Tajikistan officially bans hijab and Eid custom to promote secular identity

In a decisive move, the Tajikistan government has formally banned the wearing of the hijab, an Arabic headcover for women, deeming it an “alien garment”. This recent legislation marks the culmination of years of unofficial curbs on religious clothing in the Muslim-majority Central-Asian nation. Alongside the hijab ban, the government has also outlawed the custom of ‘Idi,’ where children seek money during Eid festivities. 

Tajikistan, home to approximately 10 million Muslims, with more than 96% of its population following various sects of Islam, has seen its government taking steps to promote a secular national identity. The new law imposes hefty fines on those who violate these rules, ranging from eight thousand to 65 thousand Somoni (Rs 60,560 to Rs. 5 lakh).
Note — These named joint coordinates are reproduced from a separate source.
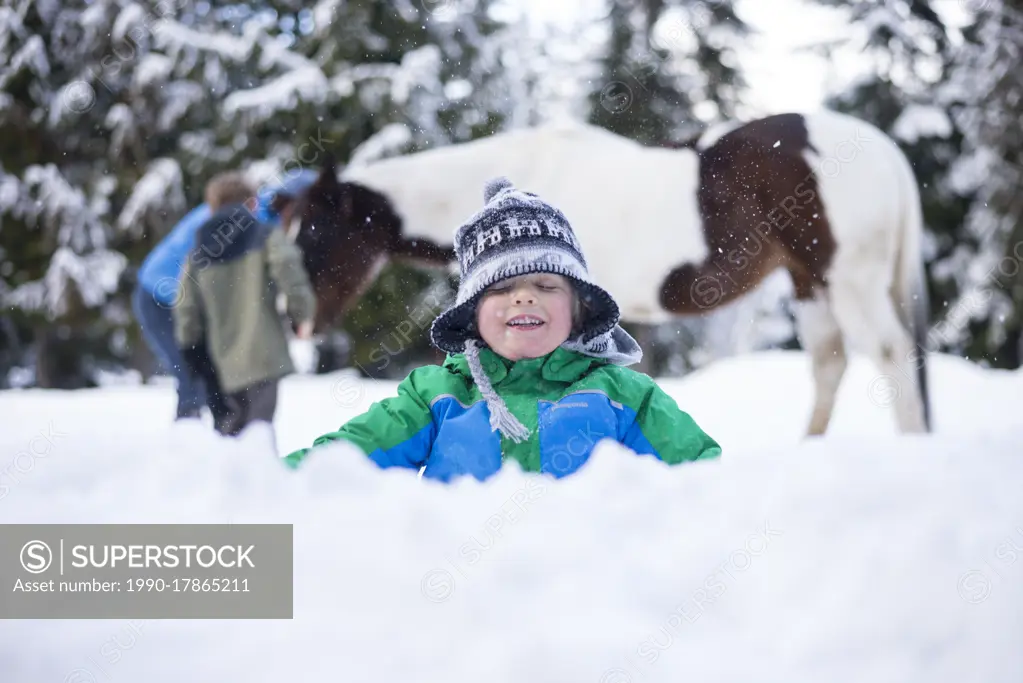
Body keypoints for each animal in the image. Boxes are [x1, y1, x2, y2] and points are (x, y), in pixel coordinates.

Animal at [290, 109, 937, 435]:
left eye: (318, 236)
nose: (300, 326)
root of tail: (883, 149)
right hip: (810, 282)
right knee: (830, 363)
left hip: (848, 280)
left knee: (888, 352)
Government officials and religious authorities face even steeper penalties, up to Rs. 5 lakh. 

President Emomali Rahmon, who has been in power for over two decades, signed the new laws, which also target ‘overspending’ during celebrations and the custom of Idi associated with Eid al-Fitr, Eid al-Adha, and Nowruz festivals. The head of the Religion Committee, Sulaiman Davlatzoda, justified the ban on Idi by citing the need for “proper education and ensuring children’s safety during Ramadan and Eid al-Adha”. 
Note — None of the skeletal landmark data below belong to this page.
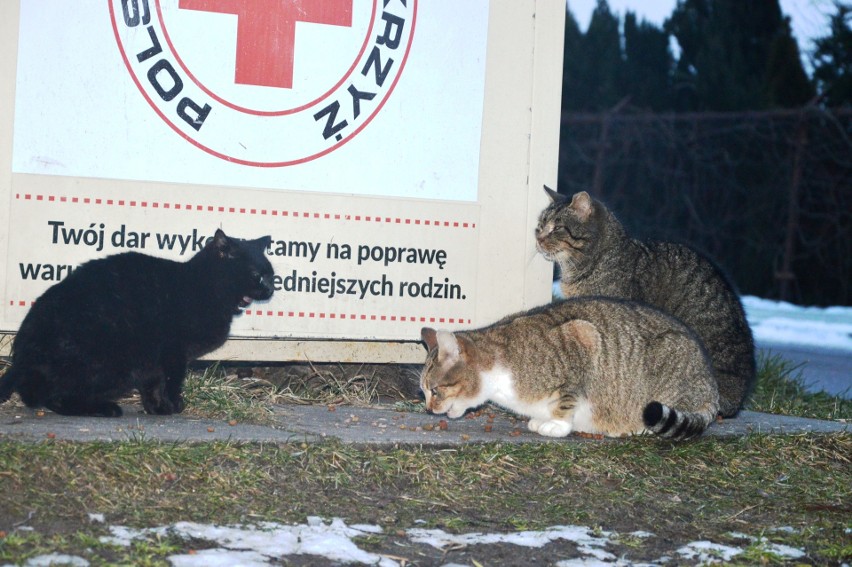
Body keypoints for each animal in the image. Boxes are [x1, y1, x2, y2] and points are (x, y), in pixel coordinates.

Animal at [0, 229, 274, 420]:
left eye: (271, 275)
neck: (205, 286)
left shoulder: (151, 360)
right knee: (55, 397)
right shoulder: (174, 351)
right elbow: (172, 381)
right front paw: (174, 405)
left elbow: (152, 385)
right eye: (257, 275)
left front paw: (157, 408)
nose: (271, 288)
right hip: (109, 364)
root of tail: (23, 353)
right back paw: (104, 408)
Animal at [420, 298, 720, 440]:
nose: (428, 409)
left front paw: (557, 425)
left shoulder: (582, 337)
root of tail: (711, 386)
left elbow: (566, 400)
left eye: (435, 391)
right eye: (423, 392)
The government’s press release stated that these measures aim to “protect ancestral values and national culture.” This development follows years of an unofficial ban on the hijab, with President Rahmon labeling it as “foreign clothing” in a speech earlier this year. His regime has consistently viewed the hijab as a threat to Tajikistan’s cultural heritage and a symbol of foreign influence. 

In 2015, Rahmon launched a campaign against the hijab, associating it with poor education and incivility. The crackdown on Islamic attire began in 2007 when the Tajik Education Ministry banned both Islamic clothing and Western-style miniskirts for students, eventually extending the prohibition to all public institutions. Concurrently, the government has been promoting the traditional Tajik national dress, even employing automated phone calls to spread this message. 

Human rights organizations and Muslim advocacy groups have widely criticized the new ban, viewing it as an infringement on religious freedom. However, Tajikistan is not alone in its stance. Other Muslim-majority countries, such as Kosovo, Azerbaijan, Kazakhstan, and Kyrgyzstan, have implemented similar bans on the burqa and hijab in public schools, universities, or for government officials. 

This latest legislation in Tajikistan reflects the ongoing struggle between maintaining cultural heritage and adapting to modern, secular identities in the region. Despite the criticism, the Rahmon administration appears committed to enforcing these new laws as part of its broader agenda to shape a secular national identity.